Anyone built anything round these new chips?
Parallel software
Make: (builds software projects and can split the task over a large number of cores). Compiling software is cache intensive. At some point, adding more cores will not make the build faster but adding more computers can. The first time you build a large project, you might have to wait a couple of minutes, but on subsequent builds, Make only rebuilds the parts of the project you have modified.
Apache: Can put separate http connections on different threads - if you have enough visitors. Again it is possible to distribute a web server over multiple computers, and doing that can be more efficient than having more cores.

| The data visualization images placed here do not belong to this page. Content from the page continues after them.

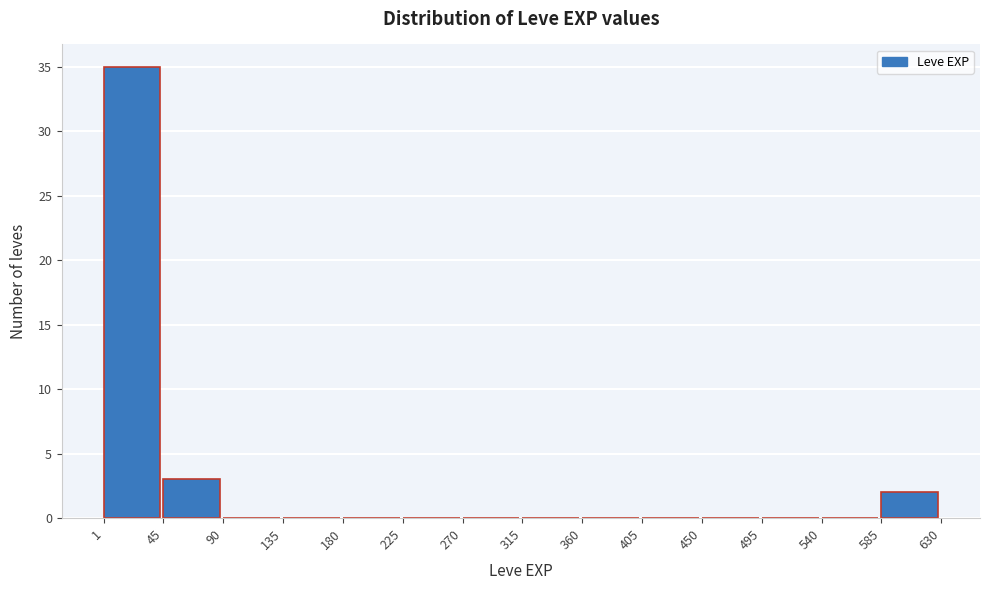

Over which range of the x-axis is the bar tallest?

1 to 45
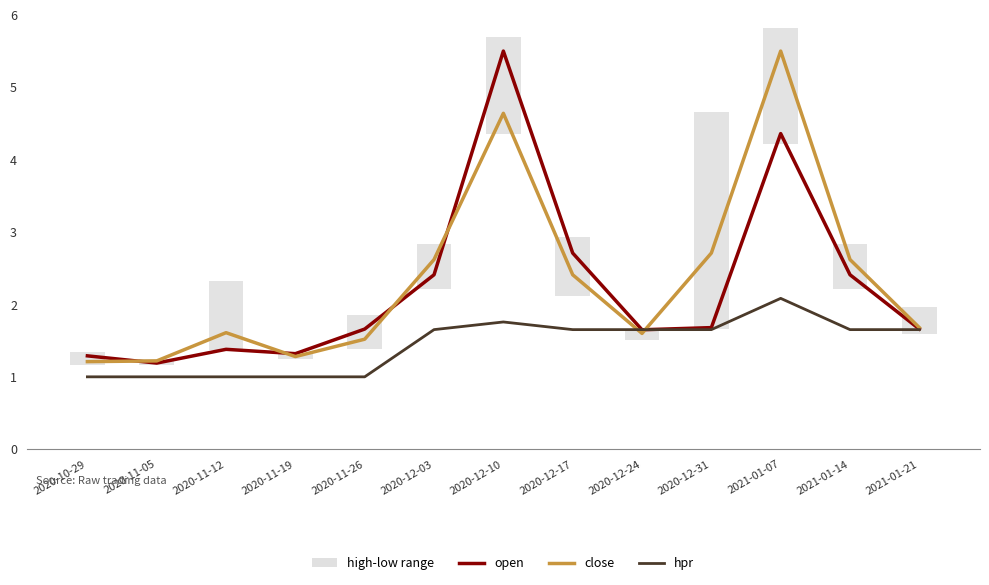

What is the greatest value displayed?

5.5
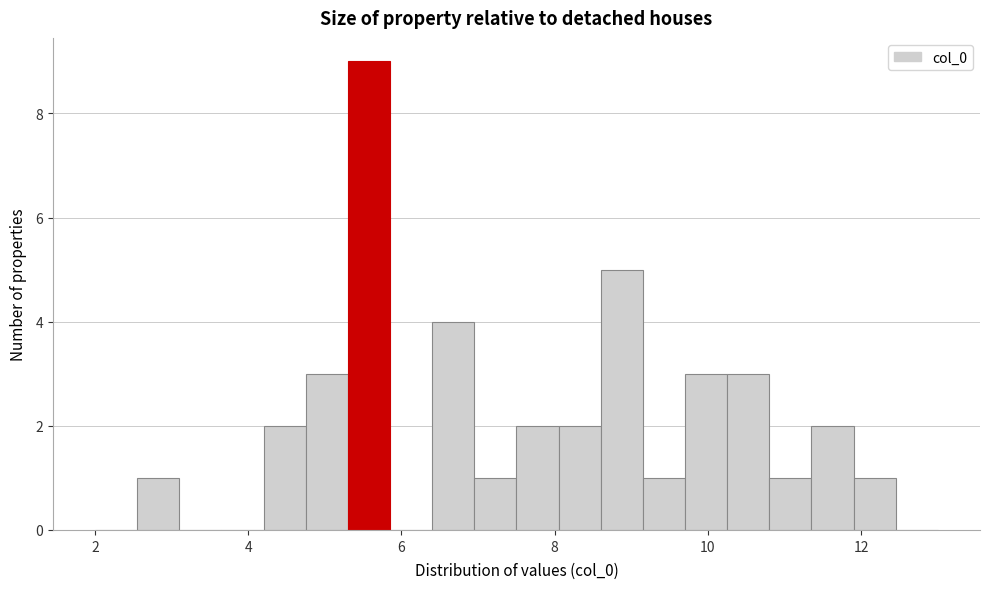

Around what value on the x-axis is the tallest bar? Give the approximate position of its centre, as read against the axis.

5.6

My home machines have been fast enough for a long time, and are now optimised for silence. The next useful step will be to cut the number of cores to the point where the CPU is cold enough to put DRAM dies in the same package as the CPU. (ARM did this years ago). Much of the energy wasted by AMD/Intel/Via machines is used to send high speed memory signals through a chip socket, across the motherboard, through some DIMM sockets and along all the DIMMs.
I am surprised combined memory and processor chips are not already used on graphics cards. ATI-AMD and nVidia make separate expensive and cheap chips for noisy and silent graphics cards. The expensive chips are too hot for DRAM dies, but the cheap ones should be fine. A few cheap combined graphics/DRAM chips would be just as fast as one expensive chip with separate DRAM. Smaller chips have a higher yield than large chips, and cutting the number of different chips cuts down costs too. The graphics market is still competitive enough to be driven by performance per dollar (certainly compared to the Intel market).
6... 12.... 24... 48...
6 cores for £199 already? Perhaps Intels estimate of the number of cores doubling each year should be revised! Wonder if you can stick two of these things into a mobo? Actually, I also wonder if there's any software out there that would actually make use of 12 cores... (can games do that yet?).